The charity called for decisive action in the Scottish government’s forthcoming education plan to tackle the problem.
It suggested three actions be included in the plan:
Qualified teachers and graduates with speech and language expertise in every nursery
Training for all early-years workers in how to support language development
Support for parents to help encourage their child’s speaking skills
Save the Children’s research found children who struggle with speech and language in their early years are often still behind their peers in key literacy skills at age 11.
And it suggested that one in five children in the country growing up in poverty will not be reading well by the time they leave primary school.

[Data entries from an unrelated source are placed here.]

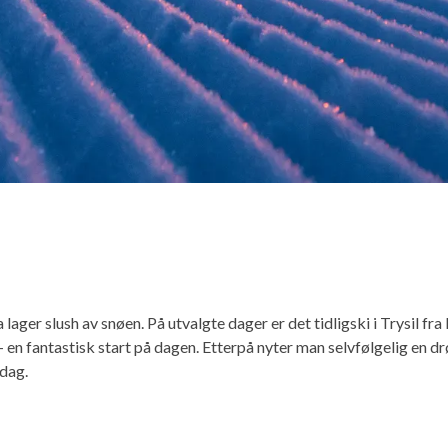
ager slush av snøen. På utvalgte dager er det tidligski i Trysil fra
– en fantastisk start på dagen. Etterpå nyter man selvfølgelig en 
rdag.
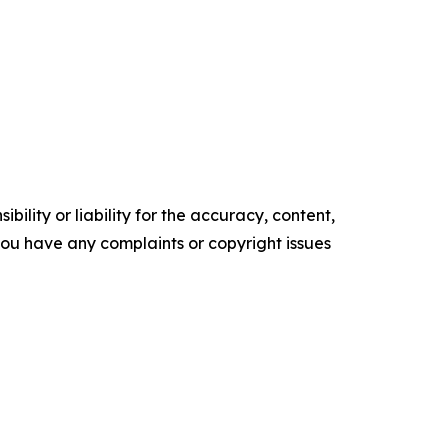
ility or liability for the accuracy, content,
f you have any complaints or copyright issues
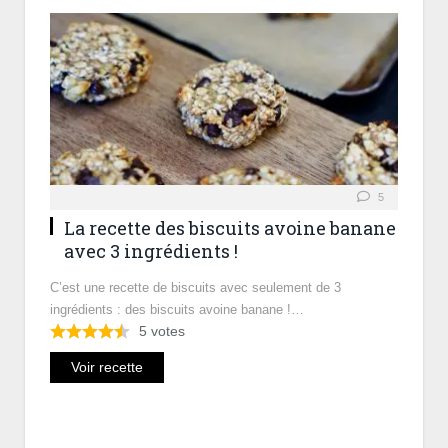
5
La recette des biscuits avoine banane
avec 3 ingrédients !
C’est une recette de biscuits avec seulement de 3
ingrédients : des biscuits avoine banane !…
5
votes
Voir recette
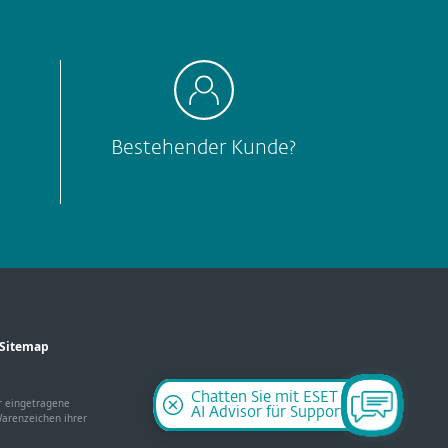
Bestehender Kunde?
Sitemap
Chatten Sie mit ESET
r eingetragene
AI Advisor für Support
arenzeichen ihrer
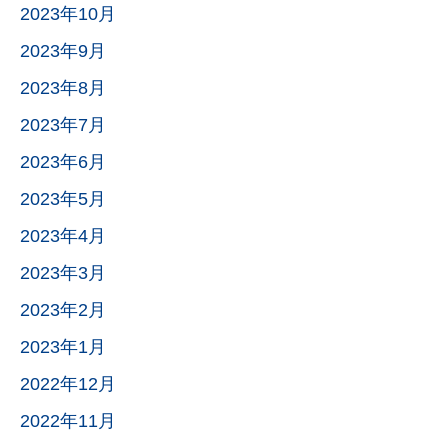
2023年10月
2023年9月
2023年8月
2023年7月
2023年6月
2023年5月
2023年4月
2023年3月
2023年2月
2023年1月
2022年12月
2022年11月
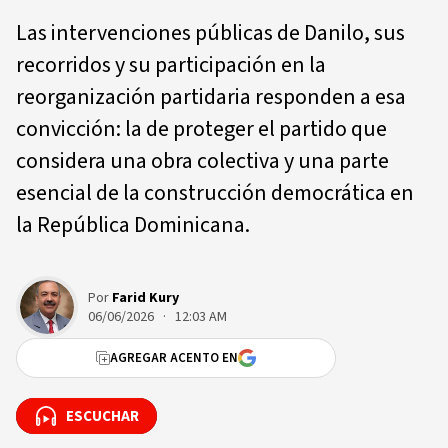
Las intervenciones públicas de Danilo, sus
recorridos y su participación en la
reorganización partidaria responden a esa
convicción: la de proteger el partido que
considera una obra colectiva y una parte
esencial de la construcción democrática en
la República Dominicana.
Por
Farid Kury
06/06/2026 · 12:03 AM
AGREGAR ACENTO EN
ESCUCHAR
ESCUCHAR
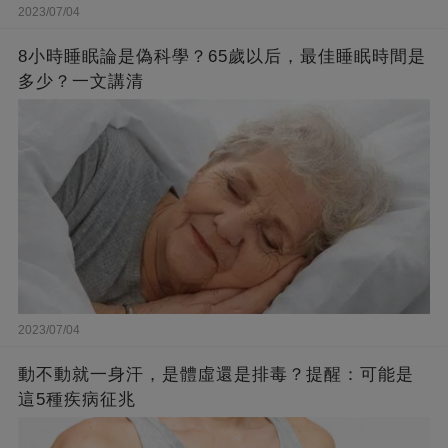
2023/07/04
8小時睡眠論是偽科學？65歲以后，最佳睡眠時間是
多少？一文講清
2023/07/04
動不動就一身汗，是體虛還是排毒？提醒：可能是
這5種疾病征兆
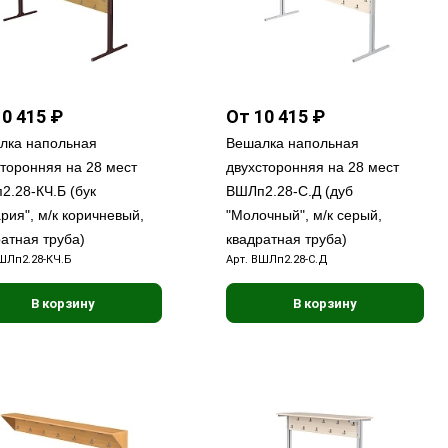
0 415 ₽
От 10 415 ₽
лка напольная
Вешалка напольная
сторонняя на 28 мест
двухсторонняя на 28 мест
2.28-КЧ.Б (бук
ВШЛп2.28-С.Д (дуб
рия", м/к коричневый,
"Молочный", м/к серый,
атная труба)
квадратная труба)
ШЛп2.28-КЧ.Б
Арт.
ВШЛп2.28-С.Д
В корзину
В корзину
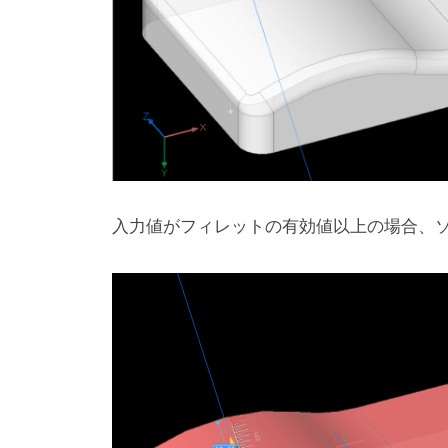
入力値がフィレットの有効値以上の場合、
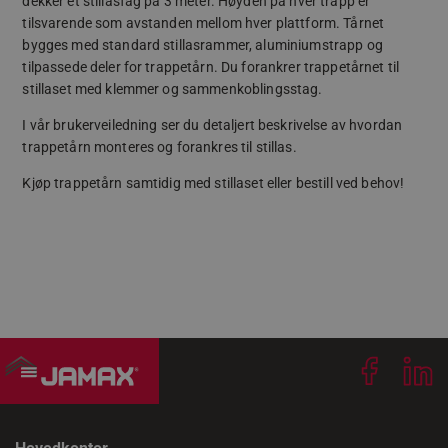
dekker et stillasfag på 3 meter. Høyden på hver trapp er
www.google.co
tilsvarende som avstanden mellom hver plattform. Tårnet
bygges med standard stillasrammer, aluminiumstrapp og
tilpassede deler for trappetårn. Du forankrer trappetårnet til
stillaset med klemmer og sammenkoblingsstag.
receive-cookie-deprecation
.doubleclick.net
I vår brukerveiledning ser du detaljert beskrivelse av hvordan
trappetårn monteres og forankres til stillas.
Kjøp trappetårn samtidig med stillaset eller bestill ved behov!
Googles personvernregler
woocommerce_cart_hash
Automattic Inc
www.jamax.no
wp_woocommerce_session_[abcdef0123456789]
www.jamax.no
{32}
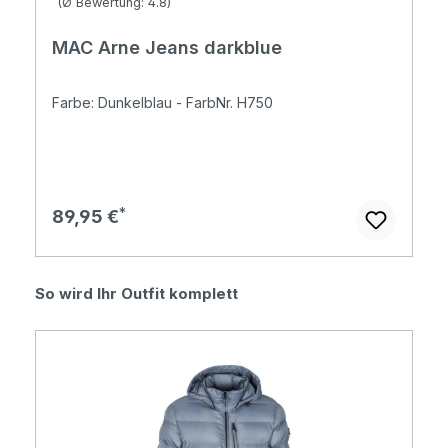
(Ø Bewertung: 4.8)
MAC Arne Jeans darkblue
Farbe: Dunkelblau - FarbNr. H750
Regulärer Preis:
89,95 €
Produktgalerie überspringen
So wird Ihr Outfit komplett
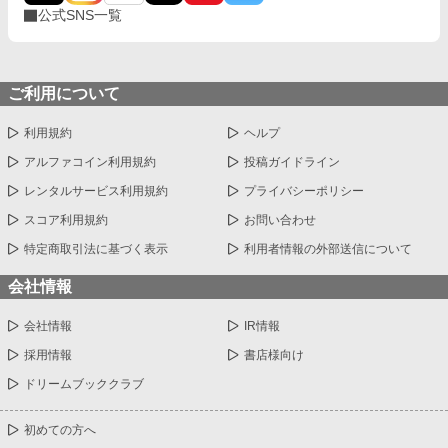
公式SNS一覧
ご利用について
利用規約
ヘルプ
アルファコイン利用規約
投稿ガイドライン
レンタルサービス利用規約
プライバシーポリシー
スコア利用規約
お問い合わせ
特定商取引法に基づく表示
利用者情報の外部送信について
会社情報
会社情報
IR情報
採用情報
書店様向け
ドリームブッククラブ
初めての方へ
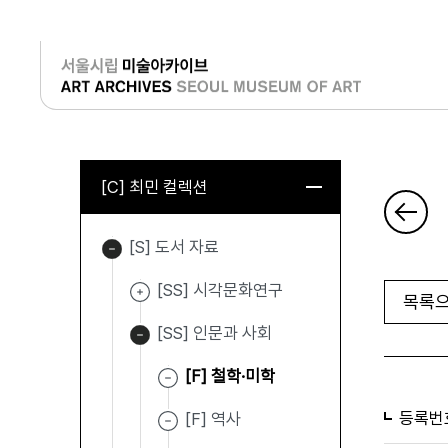
로그인
[C] 최민 컬렉션
[S] 도서 자료
[SS] 시각문화연구
목록으
[SS] 인문과 사회
[F] 철학·미학
등록번
[F] 역사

The most recent Scottish government figures from 27-30 month child health checks found difficulties in speech, language and communication was the area with most concerns recorded.

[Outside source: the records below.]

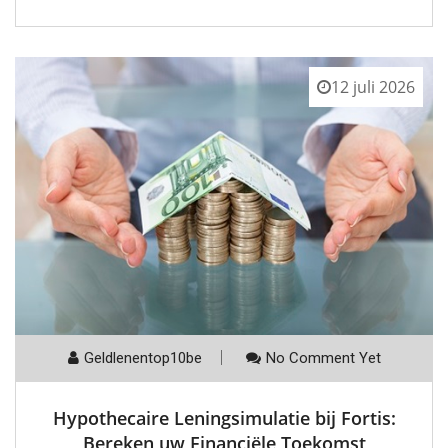
12 juli 2026
Geldlenentop10be
No Comment Yet
Hypothecaire Leningsimulatie bij Fortis:
Bereken uw Financiële Toekomst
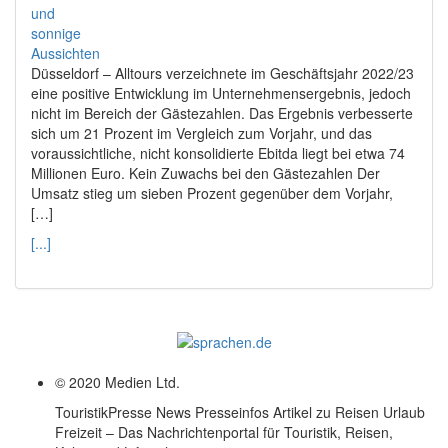
Düsseldorf – Alltours verzeichnete im Geschäftsjahr 2022/23
eine positive Entwicklung im Unternehmensergebnis, jedoch
nicht im Bereich der Gästezahlen. Das Ergebnis verbesserte
sich um 21 Prozent im Vergleich zum Vorjahr, und das
voraussichtliche, nicht konsolidierte Ebitda liegt bei etwa 74
Millionen Euro. Kein Zuwachs bei den Gästezahlen Der
Umsatz stieg um sieben Prozent gegenüber dem Vorjahr,
[…]
[...]
© 2020 Medien Ltd.
TouristikPresse News Presseinfos Artikel zu Reisen Urlaub
Freizeit – Das Nachrichtenportal für Touristik, Reisen,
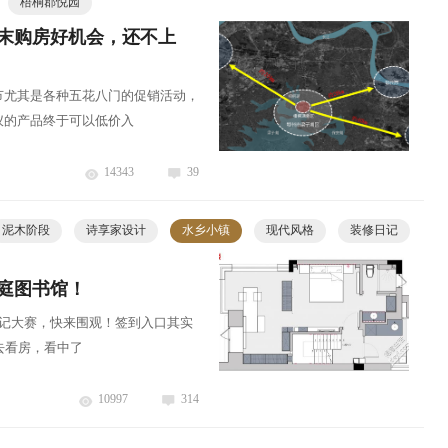
梧桐郡悦园
年末购房好机会，还不上
节尤其是各种五花八门的促销活动，
仪的产品终于可以低价入
14343
39
泥木阶段
诗享家设计
水乡小镇
现代风格
装修日记
庭图书馆！
装日记大赛，快来围观！签到入口其实
去看房，看中了
10997
314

A total of 14% of children of the nearly 60,000 surveyed had problems in this area.
Save the Children policy manager Vicky Crichton said while most children in Scotland were developing well, “a significant number of children are showing signs of struggling before they have even reached their third birthday”.
She added: “This education plan is a golden opportunity for the government to stop the attainment gap in its tracks and take some truly ambitious steps at the start of a new parliament.
“At the moment, poverty is damaging too many children’s education before they have even set foot in a classroom.
“If we’re serious about closing the gap we must seize the chance to take action – not just in our schools, but to support children’s learning in their first few months and years.”
A spokeswoman for the Scottish government agreed that the early years were crucial in child development, and said a report published last year showed vocabulary at age three was improving.
There has also been an increase in parents who look at books or read stories with their 10-month-old child every day or most days, she added.
The spokeswoman said: “We want to build on these positives and continue to improve literacy and numeracy in the early years and encourage parental involvement in their child’s education as this is key to raising attainment.
“That’s why we are investing in initiatives like PlayTalkRead, Bookbug and Read, Write, Count which all encourage parents to play a part in their child’s learning from the start, particularly around reading and language development.”